From mboxrd@z Thu Jan  1 00:00:00 1970
From: linux@arm.linux.org.uk (Russell King - ARM Linux)
Date: Wed, 2 Apr 2014 11:46:45 +0100
Subject: FEC ethernet issues [Was: PL310 errata workarounds]
In-Reply-To: <deb03b2af59a4fe7a46bc66278335826@BLUPR03MB373.namprd03.prod.outlook.com>
References: <201403242121.58705.marex@denx.de>
 <OF5A7B7FA4.2FEB0248-ON87257CA5.007AE2AE-87257CA5.007C44DB@grpleg.it>
 <20140324234443.GS7528@n2100.arm.linux.org.uk>
 <20140326001135.GV7528@n2100.arm.linux.org.uk>
 <20140401092638.GA10224@n2100.arm.linux.org.uk>
 <OF15BAA4F9.E675BBEF-ON87257CAD.006812E9-87257CAD.006BE81E@grpleg.it>
 <20140401225149.GC7528@n2100.arm.linux.org.uk>
 <b974be3a995f41029b54cfcc10c732ef@BLUPR03MB373.namprd03.prod.outlook.com>
 <20140402085914.GG7528@n2100.arm.linux.org.uk>
 <deb03b2af59a4fe7a46bc66278335826@BLUPR03MB373.namprd03.prod.outlook.com>
Message-ID: <20140402104644.GI7528@n2100.arm.linux.org.uk>
To: linux-arm-kernel@lists.infradead.org
List-Id: linux-arm-kernel.lists.infradead.org

On Wed, Apr 02, 2014 at 09:40:53AM +0000, fugang.duan at freescale.com wrote:
> From: Russell King - ARM Linux <linux@arm.linux.org.uk>
> Data: Wednesday, April 02, 2014 4:59 PM
> >I wonder whether you understand what is going on here, and why it is required.
> >I doubt it somehow from your comments.  Maybe if you were to read about the
> >operation of the store buffer in the PL310, it may open your eyes to why it
> >would be necessary for reliable operation.
> 
> In kernel 3.0.35 internal BSP,  BD memory is non-cacheable, non-bufferable
> (we add new api to support it: dma_alloc_noncacheable()),

As is the memory you get from dma_alloc_coherent().  So, why did you
invent a new API which does something which the mainline kernel APIs
already do?

Maybe yours is doing something different but you haven't explained it
in correct terminology.

> So wmb() is not necessary.

Even on non-cacheable normal memory, the wmb() is required.  Please read
up in the ARM architecture reference manual about memory types and their
various attributes, followed by the memory ordering chapters.

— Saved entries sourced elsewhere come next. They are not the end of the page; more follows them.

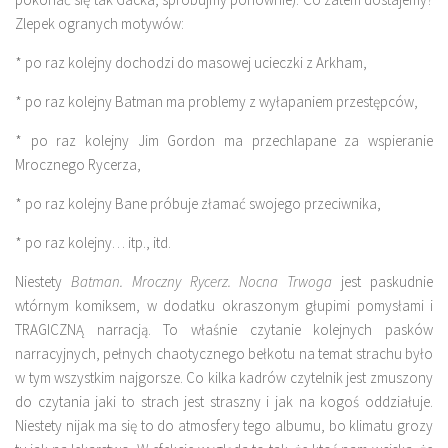
Zlepek ogranych motywów:
* po raz kolejny dochodzi do masowej ucieczki z Arkham,
* po raz kolejny Batman ma problemy z wyłapaniem przestępców,
* po raz kolejny Jim Gordon ma przechlapane za wspieranie
Mrocznego Rycerza,
* po raz kolejny Bane próbuje złamać swojego przeciwnika,
* po raz kolejny… itp., itd.
Niestety
Batman. Mroczny Rycerz. Nocna Trwoga
jest paskudnie
wtórnym komiksem, w dodatku okraszonym głupimi pomysłami i
TRAGICZNĄ narracją. To właśnie czytanie kolejnych pasków
narracyjnych, pełnych chaotycznego bełkotu na temat strachu było
w tym wszystkim najgorsze. Co kilka kadrów czytelnik jest zmuszony
do czytania jaki to strach jest straszny i jak na kogoś oddziałuje.
Niestety nijak ma się to do atmosfery tego albumu, bo klimatu grozy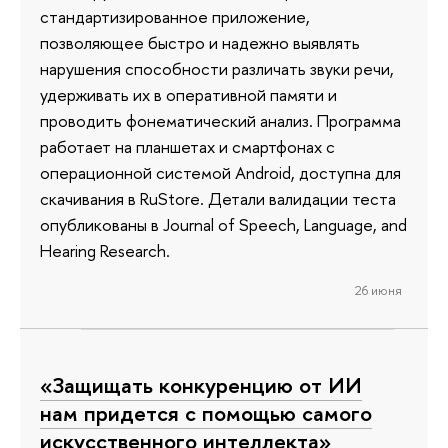
стандартизированное приложение,
позволяющее быстро и надежно выявлять
нарушения способности различать звуки речи,
удерживать их в оперативной памяти и
проводить фонематический анализ. Программа
работает на планшетах и смартфонах с
операционной системой Android, доступна для
скачивания в RuStore. Детали валидации теста
опубликованы в Journal of Speech, Language, and
Hearing Research.
26 июня
«Защищать конкуренцию от ИИ
нам придется с помощью самого
искусственного интеллекта»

> Yes, it don't impact imx6q since cpu loading is not bottleneck due
> rx/tx bandwidth is slow and multi-cores.  But for imx6sx, enet rx can
> reach at 940Mbps, tx can reach at 900Mbps, imx6sx is sigle core.

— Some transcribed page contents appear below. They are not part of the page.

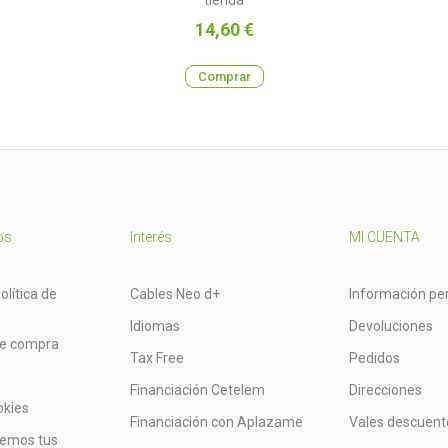
Precio
14,60 €
Comprar
os
Interés
MI CUENTA
olítica de
Cables Neo d+
Información pe
Idiomas
Devoluciones
de compra
Tax Free
Pedidos
Financiación Cetelem
Direcciones
okies
Financiación con Aplazame
Vales descuent
vemos tus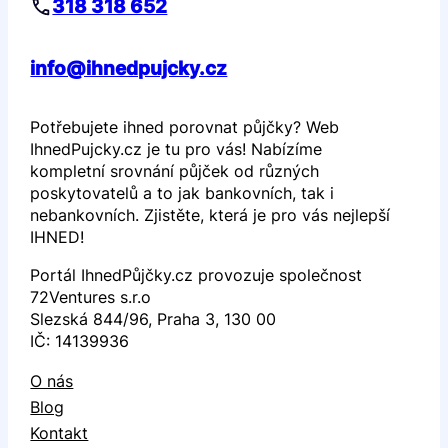
318 318 652
info@ihnedpujcky.cz
Potřebujete ihned porovnat půjčky? Web
IhnedPujcky.cz je tu pro vás! Nabízíme
kompletní srovnání půjček od různých
poskytovatelů a to jak bankovních, tak i
nebankovních. Zjistěte, která je pro vás nejlepší
IHNED!
Portál IhnedPůjčky.cz provozuje společnost
72Ventures s.r.o
Slezská 844/96, Praha 3, 130 00
IČ: 14139936
O nás
Blog
Kontakt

What netdev features do you support to achieve that?

> Enet IP don't support TSO feaure, cpu loading is the bottleneck. Wmb()
> is very expensive which cause tx performance drop much.

wmb() is very expensive because of the L2 cache code using a sledge hammer
with it - particularly the spinlock, which has a large overhead if lockdep
or spinlock debugging is enabled.

> Yes, I agree. There have some arch/driver patches need to upstream to
> align the performance with internal bsp.

Well, post these patches so that people can test them.  If your patches
are indeed the worlds best thing since sliced bread, I've just wasted
over two months of solid work on the iMX6 ethernet driver.

However, hacks like dma_alloc_noncacheable will not be acceptable for
mainline.

-- 
FTTC broadband for 0.8mile line: now at 9.7Mbps down 460kbps up... slowly
improving, and getting towards what was expected from it.